Neill’s hands balled into fists, but Mack took a step backward, easing himself off the porch.
“Oh, by the way,” he added nonchalantly when he reached his horse. “I’ve given orders for the Circle D hands to take turns watching over your place. I felt it my family duty.” He speared a quick glance at Neill. “I wouldn’t want any harm to come to you in your delicate condition, my dear. And, of course, with my men close at hand, I’ll be sure to hear the happy news as soon as my grandson’s cry hits the air.”
Clara’s grip became a vise on Neill’s arm, and it was all he could do to stand still at her side when what he wanted was to pummel Mack Danvers into the dirt.

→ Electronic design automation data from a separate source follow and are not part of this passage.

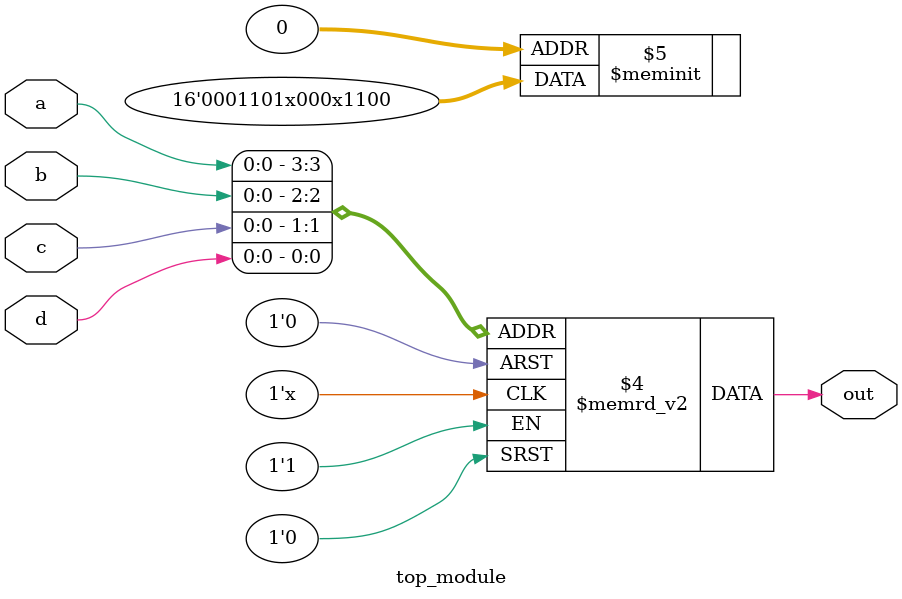
<source format=sv>
module top_module (
	input a, 
	input b,
	input c,
	input d,
	output reg out
);


always @(*)
begin
	case ({a,b,c,d})
		4'b0000, 4'b0001, 4'b0101, 4'b0110, 4'b0111 :
			out = 1'b0;
		4'b0011, 4'b0010, 4'b1100, 4'b1011, 4'b1001 :
			out = 1'b1;
		4'b0100, 4'b1000, 4'b1001 :
			out = 1'bx;
		default :
			out = 1'b0;
	endcase
end

endmodule

</source>
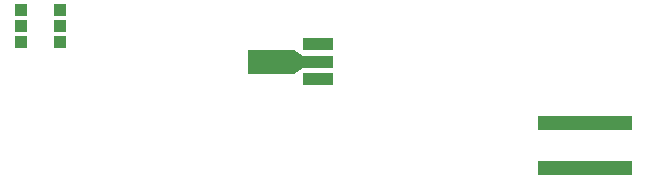
<source format=gbr>
G04 #@! TF.GenerationSoftware,KiCad,Pcbnew,(5.0.0-rc2-dev-107-g49486b83b)*
G04 #@! TF.CreationDate,2018-04-15T19:26:34+02:00*
G04 #@! TF.ProjectId,bobbycar,626F6262796361722E6B696361645F70,rev?*
G04 #@! TF.SameCoordinates,Original*
G04 #@! TF.FileFunction,Paste,Top*
G04 #@! TF.FilePolarity,Positive*
%FSLAX46Y46*%
G04 Gerber Fmt 4.6, Leading zero omitted, Abs format (unit mm)*
G04 Created by KiCad (PCBNEW (5.0.0-rc2-dev-107-g49486b83b)) date Sun Apr 15 19:26:34 2018*
%MOMM*%
%LPD*%
G01*
G04 APERTURE LIST*
%ADD10R,2.500000X1.000000*%
%ADD11R,4.000000X2.000000*%
%ADD12C,0.750000*%
%ADD13C,0.100000*%
%ADD14R,1.000000X1.000000*%
%ADD15R,8.000000X1.270000*%
G04 APERTURE END LIST*
D10*
X135584000Y-93194000D03*
X135584000Y-91694000D03*
X135584000Y-90194000D03*
D11*
X131624000Y-91694000D03*
D12*
X133974000Y-91694000D03*
D13*
G36*
X133599000Y-90694000D02*
X134349000Y-91194000D01*
X134349000Y-92194000D01*
X133599000Y-92694000D01*
X133599000Y-90694000D01*
X133599000Y-90694000D01*
G37*
D14*
X110490000Y-88646000D03*
X110490000Y-87296000D03*
X110490000Y-89996000D03*
X113792000Y-89996000D03*
X113792000Y-87296000D03*
X113792000Y-88646000D03*
D15*
X158242000Y-96906000D03*
X158242000Y-100706000D03*
M02*

</source>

The man lifted his foot to the stirrup, mounted, and then saluted the two of them with an arrogant flick of his wrist before finally taking his leave.
Neill watched him go, the man’s words ringing in his ears: “Your guard dog won’t be here forever.” His gut clenched. Mack Danvers held all the cards. He could just wait Neill out. Wait for Clara to be vulnerable. Unprotected.
The roof was nearly finished, and Clara had yet to give him a list of chores. He might find a way to lengthen his stay by a day or two, but what then? What would become of Clara and her baby when he left?